DOCUMENT EXTRACT
* * * *

# White bump



## Krystleajustice (Dec 22, 2012)

Hello!

A small white lump is growing on my puppy's snout. Problem is the vet is closed until the 27th.. I've attached a photo. When I first noticed it the other day I thought it was a pimple! She doesn't seem bothered by it and when I touched it she didn't even flinch! Poor girl, she's only 12 weeks! Any ideas what it could be?

Thank you!!


----------



## Vida (Dec 26, 2011)

Looks like a pimple to me.
The vet will probably do a needle aspiration ( stick a sterile needle in) and see what cells it's made of.
My bitch has a lump on top of her foot which is a benign growth called a histiocytoma . It's not white though and it seems to be shrinking without treatment.


----------



## hotmischief (Mar 11, 2012)

I wouldn't be too worried by the pimple. It is quite common for puppies to get little pimples/ puppy warts on their snouts and tummy. Bathe it with warm water and if it is still there after xmas then visit your vet.


----------



## Sharrich (Jan 9, 2013)

* * * *

EXTRACTED DATA

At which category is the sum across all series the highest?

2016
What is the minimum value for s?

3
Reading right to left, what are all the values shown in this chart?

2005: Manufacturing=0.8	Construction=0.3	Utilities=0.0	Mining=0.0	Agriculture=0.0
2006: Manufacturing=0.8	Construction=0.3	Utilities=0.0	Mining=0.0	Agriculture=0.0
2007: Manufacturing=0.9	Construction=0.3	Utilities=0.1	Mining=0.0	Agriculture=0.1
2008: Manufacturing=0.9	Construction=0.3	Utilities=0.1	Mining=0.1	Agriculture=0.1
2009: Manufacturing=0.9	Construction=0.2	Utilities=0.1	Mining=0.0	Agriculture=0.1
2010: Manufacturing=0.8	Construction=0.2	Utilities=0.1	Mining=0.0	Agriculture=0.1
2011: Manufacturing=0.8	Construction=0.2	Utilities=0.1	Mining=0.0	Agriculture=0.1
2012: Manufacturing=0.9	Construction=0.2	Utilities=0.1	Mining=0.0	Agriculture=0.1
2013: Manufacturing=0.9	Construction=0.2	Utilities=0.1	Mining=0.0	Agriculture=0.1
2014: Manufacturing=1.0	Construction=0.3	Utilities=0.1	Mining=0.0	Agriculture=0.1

* * * *

BRIEF 1
Answer these questions from the forum thread about the white bump on the puppy's snout:
(a) How old is the puppy?
(b) What is the benign growth on top of Vida's dog's foot called?
(c) What does hotmischief suggest bathing the pimple with?
BRIEF 2
Write the next part of the forum thread about the white bump on the puppy's snout, picking up after its last line.

OUTPUT 1
(a) 12 weeks.
(b) A histiocytoma.
(c) Warm water.

OUTPUT 2
Hi my VISZLA is only 9 weeks old he also has the same one on his chest and nose and a couple on his head they dont seem to bother him, he has his second injections on tuesday so if they dont get any worse i will ask the vet then.


----------



## Darcy1311 (May 27, 2012)

Last year Darcy had a few small white bumps on the tip of her ear, the ear tip then went bald about 2 centimetre round, it grew back again after a few months and 100 pounds in vets fees for blood tests etc etc which found nothing at all...the photo is of Darcy's ear..


----------



## Alexander (Jul 23, 2012)

My boy is 9 months old and about 2 weeks ago he got a couple white bumps on his chin. After doing some searching around online, I'm pretty sure it's dog acne. Should go away on it's own, best thing to do is just keep the area clean.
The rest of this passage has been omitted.